We know that the students will submit an abstract to Vitalis and if they are accepted a few of them will go there and present in April. Last year the students did a fabulous job presenting at Vitalis 🙂
I would claim that the Learning outcomes of the IT society course are very different from most courses at the University. The IT in society class has focus on development of professional competencies.
The learning outcomes specified of the course are:
- Collaborate in a large project with an external client, and present a professional solution, both orally and in written form to the client.
- Handle, validate and analyse a very complex and multi-facetted problem in a constructive manner in a project group.
- Evaluate, criticize and validate solutions to IT-related problems from perspectives such as ethics, sustainable development, work environment, economy and usefulness.
- Illustrate, show and describe experiences from working in a multi-cultural distributed project.
- Evaluate and analyse one’s abilities and competencies regarding working in a multi-cultural and distributed project, as well as develop strategies that lead to lifelong learning.
In this blog post I will be talking about the last learning outcomes in the list above, number 5. The learning outcome that people should have the ability to evaluate and analyse one’s abilities and competencies, and to develop strategies for lifelong learning in the area of Computer science.
We have been working on creating a learning environment where it is possible to develop and practice the lifelong learning competence.
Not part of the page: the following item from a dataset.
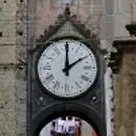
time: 2:00
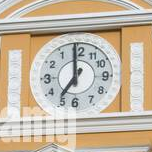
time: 6:59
And we have improved the environment quite a lot over the years. This is how we do it this year:
- First, we have a traditional lecture about professional competencies. We present one way of looking at these competencies and what they consist of. We have chosen to work with the competences developed by Curtin University.
- Second, we have a workshop with the students where they write their own personal learning agreement. These learning agreements should include
- Why they have chosen three specified competencies to work with during the course.
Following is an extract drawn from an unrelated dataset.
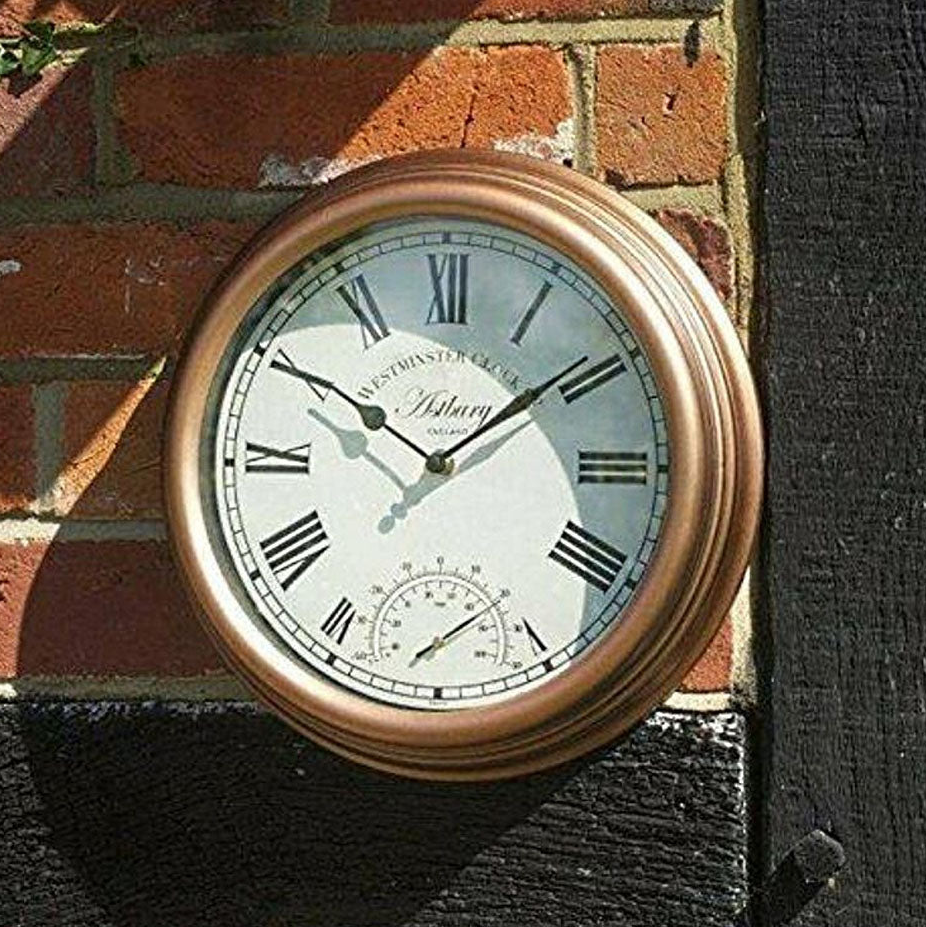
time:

- What they will do to develop their confidence in the three areas.
- How they will know that they have improved. And how faculty can know that they have improved.
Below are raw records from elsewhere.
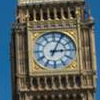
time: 3:04
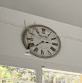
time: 2:37
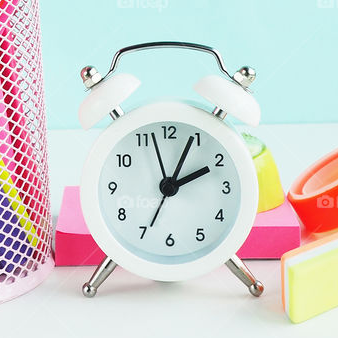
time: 2:04
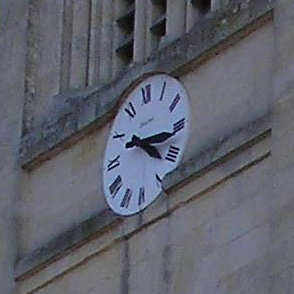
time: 4:16
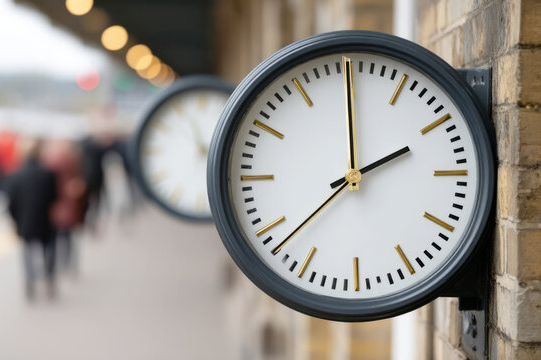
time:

- Third, we have meetings with groups of three students. In these meetings, the students present their learning agreement, and we discuss it together as well as the social strategies to improve that competence.
- Often this meeting is followed by a second meeting where we do the same thing in the first meeting since the students need more help in writing these learning agreements.
- By the end of the project we meet again in the same groups to discuss what happened during the semester, and how they were able to fulfil their learning agreement.
We have written a few papers on this topic and you find them here:
- Cajander, Å., Daniels, M., McDermott, R., & Von Konsky, B. R. (2011, January). Assessing professional skills in engineering education. Australian Computer Science Communications, vol 32, pp 73-78. (pp. 145-154). Australian Computer Society, Inc.
- Clear, T., McDermott, R., Parsjö, E., Cajander, Å., Daniels, M., & Lagerqvist, N. (2016, October). A framework for writing learning agreements. In Frontiers in Education Conference (FIE), 2016 IEEE (pp. 1-8). IEEE.
- Peters, A. K., Hussain, W., Cajander, A., Clear, T., & Daniels, M. (2015, July). Preparing the global software engineer. In Global Software Engineering (ICGSE), 2015 IEEE 10th International Conference on (pp. 61-70).